↓↓↓

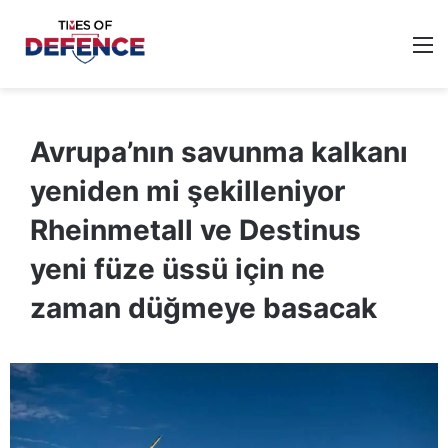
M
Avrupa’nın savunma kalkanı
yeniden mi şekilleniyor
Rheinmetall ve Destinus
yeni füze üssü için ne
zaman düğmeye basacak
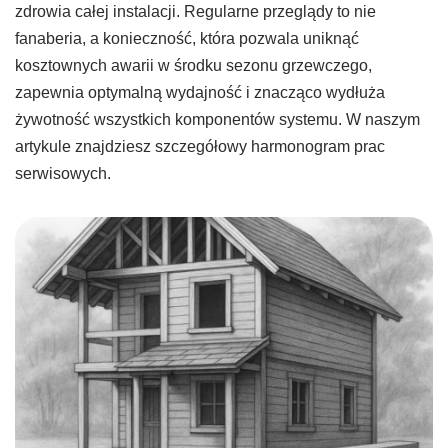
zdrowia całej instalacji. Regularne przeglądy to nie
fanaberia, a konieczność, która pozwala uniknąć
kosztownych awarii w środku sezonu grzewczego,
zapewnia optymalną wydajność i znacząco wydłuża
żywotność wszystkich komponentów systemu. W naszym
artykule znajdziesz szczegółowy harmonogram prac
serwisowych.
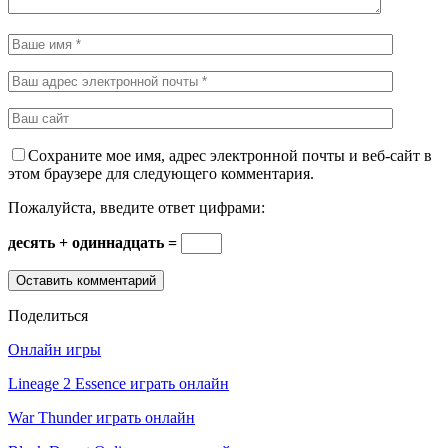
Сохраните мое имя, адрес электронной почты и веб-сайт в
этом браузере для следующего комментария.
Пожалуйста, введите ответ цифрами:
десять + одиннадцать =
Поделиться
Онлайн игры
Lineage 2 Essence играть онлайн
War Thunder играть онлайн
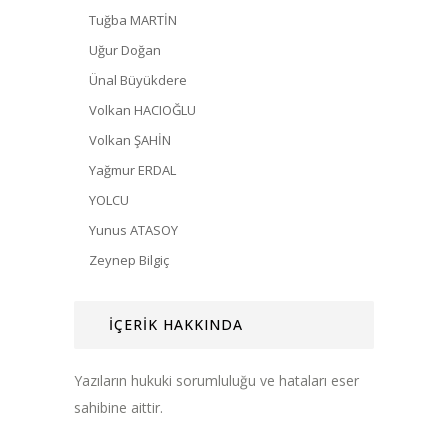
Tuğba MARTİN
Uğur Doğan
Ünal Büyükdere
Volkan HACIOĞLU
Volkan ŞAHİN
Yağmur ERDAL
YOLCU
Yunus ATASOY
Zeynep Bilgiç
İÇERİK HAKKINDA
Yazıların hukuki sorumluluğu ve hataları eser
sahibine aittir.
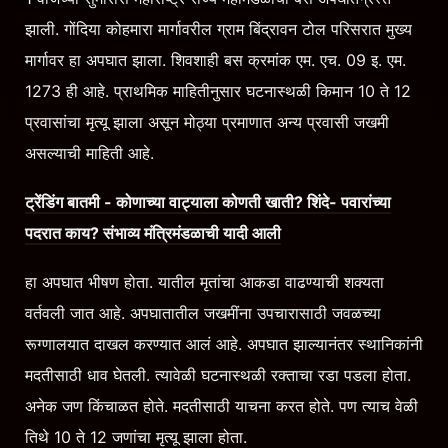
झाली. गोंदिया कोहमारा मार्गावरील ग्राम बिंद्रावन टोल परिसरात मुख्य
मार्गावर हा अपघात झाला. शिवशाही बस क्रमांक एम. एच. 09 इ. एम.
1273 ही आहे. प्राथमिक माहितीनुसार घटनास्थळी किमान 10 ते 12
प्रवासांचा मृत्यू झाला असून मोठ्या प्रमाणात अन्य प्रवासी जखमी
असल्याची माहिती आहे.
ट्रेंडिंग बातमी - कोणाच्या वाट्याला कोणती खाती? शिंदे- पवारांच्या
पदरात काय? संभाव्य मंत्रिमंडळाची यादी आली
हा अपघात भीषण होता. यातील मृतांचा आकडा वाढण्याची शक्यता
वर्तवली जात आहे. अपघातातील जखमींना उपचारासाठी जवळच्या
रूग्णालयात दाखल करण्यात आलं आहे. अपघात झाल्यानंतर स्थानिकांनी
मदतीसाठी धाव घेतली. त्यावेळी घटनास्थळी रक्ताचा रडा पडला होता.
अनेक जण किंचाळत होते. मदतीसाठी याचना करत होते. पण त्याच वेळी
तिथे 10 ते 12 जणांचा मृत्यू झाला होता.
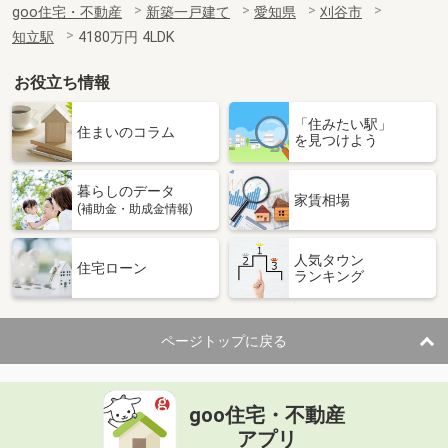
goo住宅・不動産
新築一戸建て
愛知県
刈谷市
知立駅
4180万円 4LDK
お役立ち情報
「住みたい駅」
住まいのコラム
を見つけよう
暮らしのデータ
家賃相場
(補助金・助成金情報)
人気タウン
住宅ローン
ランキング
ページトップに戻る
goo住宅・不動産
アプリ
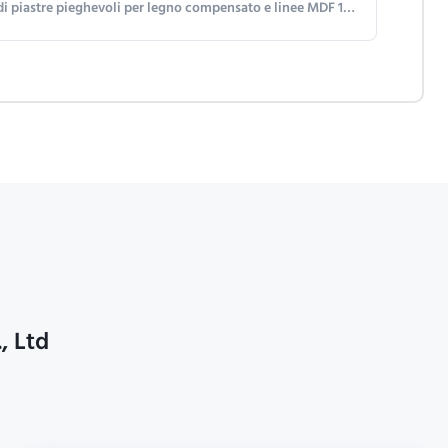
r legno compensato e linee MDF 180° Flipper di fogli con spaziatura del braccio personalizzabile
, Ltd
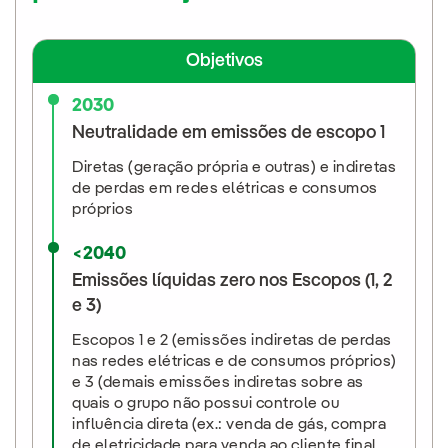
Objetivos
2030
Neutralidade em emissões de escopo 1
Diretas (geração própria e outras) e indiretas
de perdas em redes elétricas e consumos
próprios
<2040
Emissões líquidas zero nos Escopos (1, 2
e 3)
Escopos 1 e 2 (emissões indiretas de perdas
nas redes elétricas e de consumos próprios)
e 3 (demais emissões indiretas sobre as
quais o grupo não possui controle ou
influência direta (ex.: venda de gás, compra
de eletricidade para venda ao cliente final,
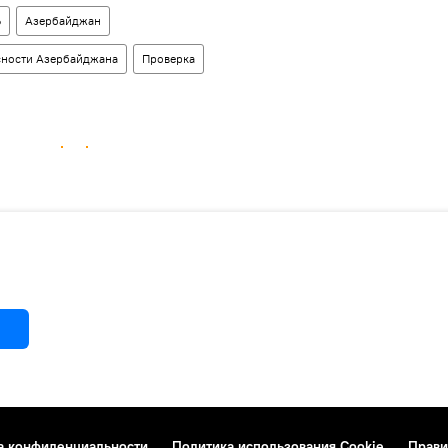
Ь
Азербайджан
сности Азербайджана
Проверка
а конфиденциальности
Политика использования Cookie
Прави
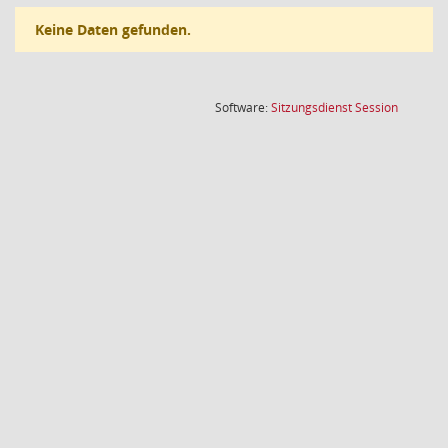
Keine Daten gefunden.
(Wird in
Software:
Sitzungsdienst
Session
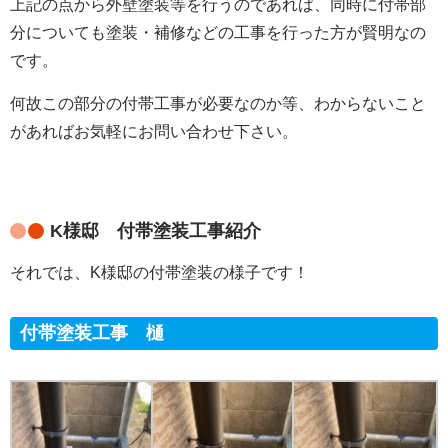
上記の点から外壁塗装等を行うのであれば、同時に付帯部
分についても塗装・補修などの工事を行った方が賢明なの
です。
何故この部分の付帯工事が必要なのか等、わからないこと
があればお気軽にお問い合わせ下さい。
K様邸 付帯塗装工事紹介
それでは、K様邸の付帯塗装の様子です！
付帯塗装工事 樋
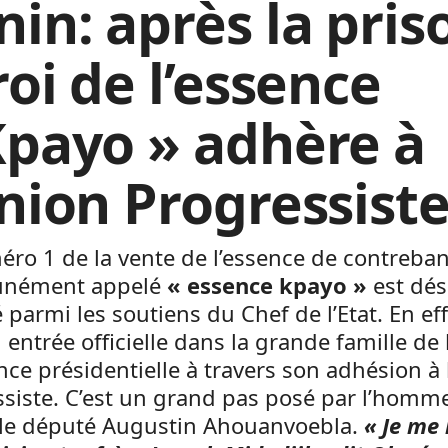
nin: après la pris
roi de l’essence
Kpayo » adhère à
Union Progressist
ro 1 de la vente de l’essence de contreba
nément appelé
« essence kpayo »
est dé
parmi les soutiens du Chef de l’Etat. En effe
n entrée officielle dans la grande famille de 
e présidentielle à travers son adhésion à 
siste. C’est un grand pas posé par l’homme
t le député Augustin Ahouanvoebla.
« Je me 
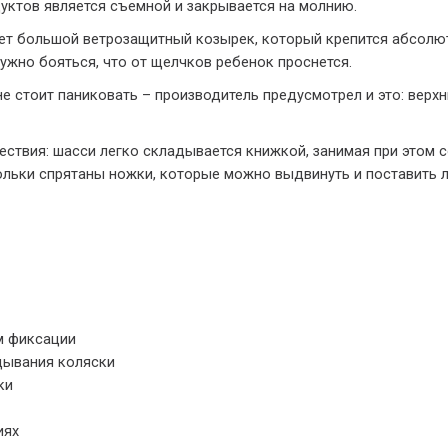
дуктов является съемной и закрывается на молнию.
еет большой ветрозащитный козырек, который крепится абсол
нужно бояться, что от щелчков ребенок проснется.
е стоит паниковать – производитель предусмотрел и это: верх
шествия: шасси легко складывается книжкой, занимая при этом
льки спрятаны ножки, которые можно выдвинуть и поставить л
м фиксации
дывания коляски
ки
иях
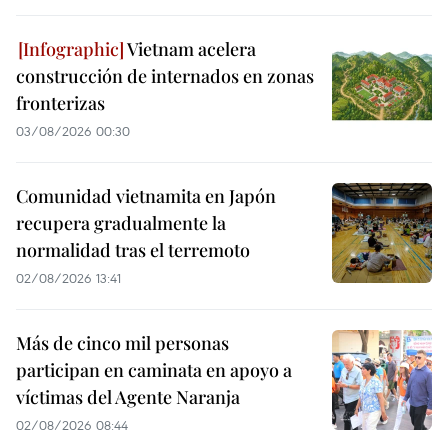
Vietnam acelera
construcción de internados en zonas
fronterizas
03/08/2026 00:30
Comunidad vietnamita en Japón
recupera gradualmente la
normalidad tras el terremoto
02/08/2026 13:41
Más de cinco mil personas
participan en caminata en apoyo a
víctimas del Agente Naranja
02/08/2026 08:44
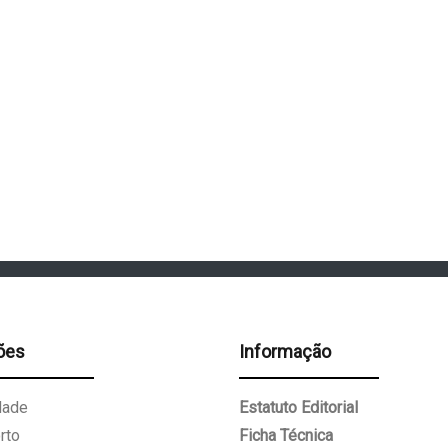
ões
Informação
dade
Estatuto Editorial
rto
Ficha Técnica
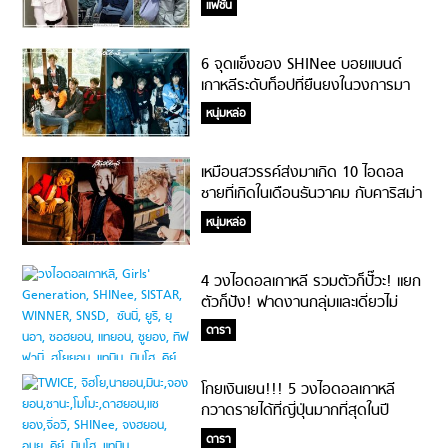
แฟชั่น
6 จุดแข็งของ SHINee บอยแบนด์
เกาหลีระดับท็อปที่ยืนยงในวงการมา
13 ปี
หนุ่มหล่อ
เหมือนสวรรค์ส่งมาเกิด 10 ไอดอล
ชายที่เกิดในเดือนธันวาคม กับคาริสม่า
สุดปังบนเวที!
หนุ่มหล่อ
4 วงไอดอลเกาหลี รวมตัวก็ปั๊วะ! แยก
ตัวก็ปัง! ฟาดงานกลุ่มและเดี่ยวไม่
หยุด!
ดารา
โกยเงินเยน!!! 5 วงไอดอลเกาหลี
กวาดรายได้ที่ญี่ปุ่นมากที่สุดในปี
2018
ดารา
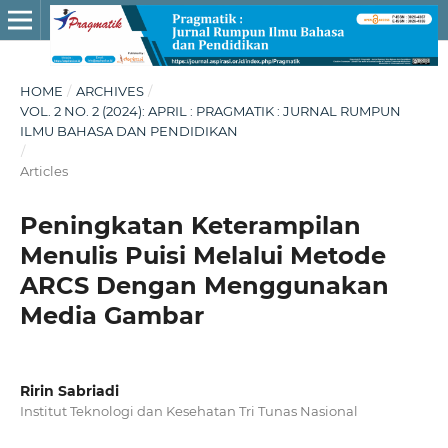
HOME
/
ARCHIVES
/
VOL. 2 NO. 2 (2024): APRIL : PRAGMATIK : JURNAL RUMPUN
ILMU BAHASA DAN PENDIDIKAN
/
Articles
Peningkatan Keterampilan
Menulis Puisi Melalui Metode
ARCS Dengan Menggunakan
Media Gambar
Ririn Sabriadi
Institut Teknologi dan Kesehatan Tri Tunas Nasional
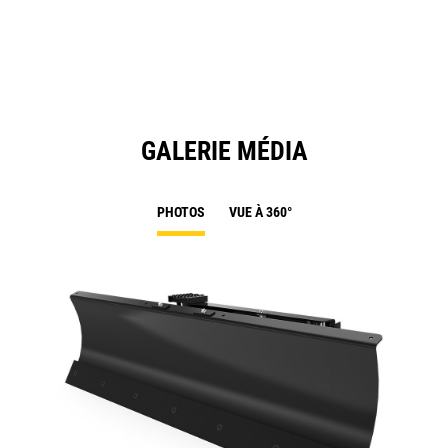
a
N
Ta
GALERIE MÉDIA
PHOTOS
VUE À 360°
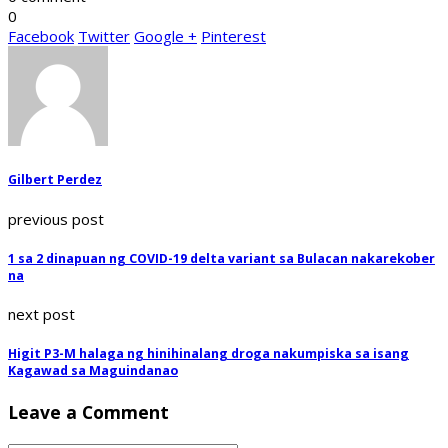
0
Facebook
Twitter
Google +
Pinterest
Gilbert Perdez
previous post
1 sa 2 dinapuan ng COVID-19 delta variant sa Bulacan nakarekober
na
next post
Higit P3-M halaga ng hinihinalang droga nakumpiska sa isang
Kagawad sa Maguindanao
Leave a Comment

↑↑↑

**PROBLEM REQUIREMENTS**
What you return should be all of the material above, exactly, and none of its pictures.

**SOLUTION**
M
Avrupa’nın savunma kalkanı
yeniden mi şekilleniyor
Rheinmetall ve Destinus
yeni füze üssü için ne
zaman düğmeye basacak
zdrowia całej instalacji. Regularne przeglądy to nie
fanaberia, a konieczność, która pozwala uniknąć
kosztownych awarii w środku sezonu grzewczego,
zapewnia optymalną wydajność i znacząco wydłuża
żywotność wszystkich komponentów systemu. W naszym
artykule znajdziesz szczegółowy harmonogram prac
serwisowych.
Сохраните мое имя, адрес электронной почты и веб-сайт в
этом браузере для следующего комментария.
Пожалуйста, введите ответ цифрами:
десять + одиннадцать =
Поделиться
Онлайн игры
Lineage 2 Essence играть онлайн
War Thunder играть онлайн
Tuğba MARTİN
Uğur Doğan
Ünal Büyükdere
Volkan HACIOĞLU
Volkan ŞAHİN
Yağmur ERDAL
YOLCU
Yunus ATASOY
Zeynep Bilgiç
İÇERİK HAKKINDA
Yazıların hukuki sorumluluğu ve hataları eser
sahibine aittir.
झाली. गोंदिया कोहमारा मार्गावरील ग्राम बिंद्रावन टोल परिसरात मुख्य
मार्गावर हा अपघात झाला. शिवशाही बस क्रमांक एम. एच. 09 इ. एम.
1273 ही आहे. प्राथमिक माहितीनुसार घटनास्थळी किमान 10 ते 12
प्रवासांचा मृत्यू झाला असून मोठ्या प्रमाणात अन्य प्रवासी जखमी
असल्याची माहिती आहे.
ट्रेंडिंग बातमी - कोणाच्या वाट्याला कोणती खाती? शिंदे- पवारांच्या
पदरात काय? संभाव्य मंत्रिमंडळाची यादी आली
हा अपघात भीषण होता. यातील मृतांचा आकडा वाढण्याची शक्यता
वर्तवली जात आहे. अपघातातील जखमींना उपचारासाठी जवळच्या
रूग्णालयात दाखल करण्यात आलं आहे. अपघात झाल्यानंतर स्थानिकांनी
मदतीसाठी धाव घेतली. त्यावेळी घटनास्थळी रक्ताचा रडा पडला होता.
अनेक जण किंचाळत होते. मदतीसाठी याचना करत होते. पण त्याच वेळी
तिथे 10 ते 12 जणांचा मृत्यू झाला होता.
goo住宅・不動産
新築一戸建て
愛知県
刈谷市
知立駅
4180万円 4LDK
お役立ち情報
「住みたい駅」
住まいのコラム
を見つけよう
暮らしのデータ
家賃相場
(補助金・助成金情報)
人気タウン
住宅ローン
ランキング
ページトップに戻る
goo住宅・不動産
アプリ
r legno compensato e linee MDF 180° Flipper di fogli con spaziatura del braccio personalizzabile
, Ltd
Objetivos
2030
Neutralidade em emissões de escopo 1
Diretas (geração própria e outras) e indiretas
de perdas em redes elétricas e consumos
próprios
<2040
Emissões líquidas zero nos Escopos (1, 2
e 3)
Escopos 1 e 2 (emissões indiretas de perdas
nas redes elétricas e de consumos próprios)
e 3 (demais emissões indiretas sobre as
quais o grupo não possui controle ou
influência direta (ex.: venda de gás, compra
de eletricidade para venda ao cliente final,
Ь
Азербайджан
сности Азербайджана
Проверка
а конфиденциальности
Политика использования Cookie
Прави
Keine Daten gefunden.
(Wird in
Software:
Sitzungsdienst
Session
上記の点から外壁塗装等を行うのであれば、同時に付帯部
分についても塗装・補修などの工事を行った方が賢明なの
です。
何故この部分の付帯工事が必要なのか等、わからないこと
があればお気軽にお問い合わせ下さい。
K様邸 付帯塗装工事紹介
それでは、K様邸の付帯塗装の様子です！
付帯塗装工事 樋
nin: après la pris
roi de l’essence
Kpayo » adhère à
Union Progressist
ro 1 de la vente de l’essence de contreba
nément appelé
« essence kpayo »
est dé
parmi les soutiens du Chef de l’Etat. En effe
n entrée officielle dans la grande famille de 
e présidentielle à travers son adhésion à 
siste. C’est un grand pas posé par l’homme
t le député Augustin Ahouanvoebla.
« Je me 
дуктов является съемной и закрывается на молнию.
еет большой ветрозащитный козырек, который крепится абсол
нужно бояться, что от щелчков ребенок проснется.
е стоит паниковать – производитель предусмотрел и это: верх
шествия: шасси легко складывается книжкой, занимая при этом
льки спрятаны ножки, которые можно выдвинуть и поставить л
м фиксации
дывания коляски
ки
иях
Vietnam acelera
construcción de internados en zonas
fronterizas
03/08/2026 00:30
Comunidad vietnamita en Japón
recupera gradualmente la
normalidad tras el terremoto
02/08/2026 13:41
Más de cinco mil personas
participan en caminata en apoyo a
víctimas del Agente Naranja
02/08/2026 08:44
ões
Informação
dade
Estatuto Editorial
rto
Ficha Técnica
แฟชั่น
6 จุดแข็งของ SHINee บอยแบนด์
เกาหลีระดับท็อปที่ยืนยงในวงการมา
13 ปี
หนุ่มหล่อ
เหมือนสวรรค์ส่งมาเกิด 10 ไอดอล
ชายที่เกิดในเดือนธันวาคม กับคาริสม่า
สุดปังบนเวที!
หนุ่มหล่อ
4 วงไอดอลเกาหลี รวมตัวก็ปั๊วะ! แยก
ตัวก็ปัง! ฟาดงานกลุ่มและเดี่ยวไม่
หยุด!
ดารา
โกยเงินเยน!!! 5 วงไอดอลเกาหลี
กวาดรายได้ที่ญี่ปุ่นมากที่สุดในปี
2018
ดารา
HOME
/
ARCHIVES
/
VOL. 2 NO. 2 (2024): APRIL : PRAGMATIK : JURNAL RUMPUN
ILMU BAHASA DAN PENDIDIKAN
/
Articles
Peningkatan Keterampilan
Menulis Puisi Melalui Metode
ARCS Dengan Menggunakan
Media Gambar
Ririn Sabriadi
Institut Teknologi dan Kesehatan Tri Tunas Nasional
a
N
Ta
GALERIE MÉDIA
PHOTOS
VUE À 360°
0
Facebook
Twitter
Google +
Pinterest
Gilbert Perdez
previous post
1 sa 2 dinapuan ng COVID-19 delta variant sa Bulacan nakarekober
na
next post
Higit P3-M halaga ng hinihinalang droga nakumpiska sa isang
Kagawad sa Maguindanao
Leave a Comment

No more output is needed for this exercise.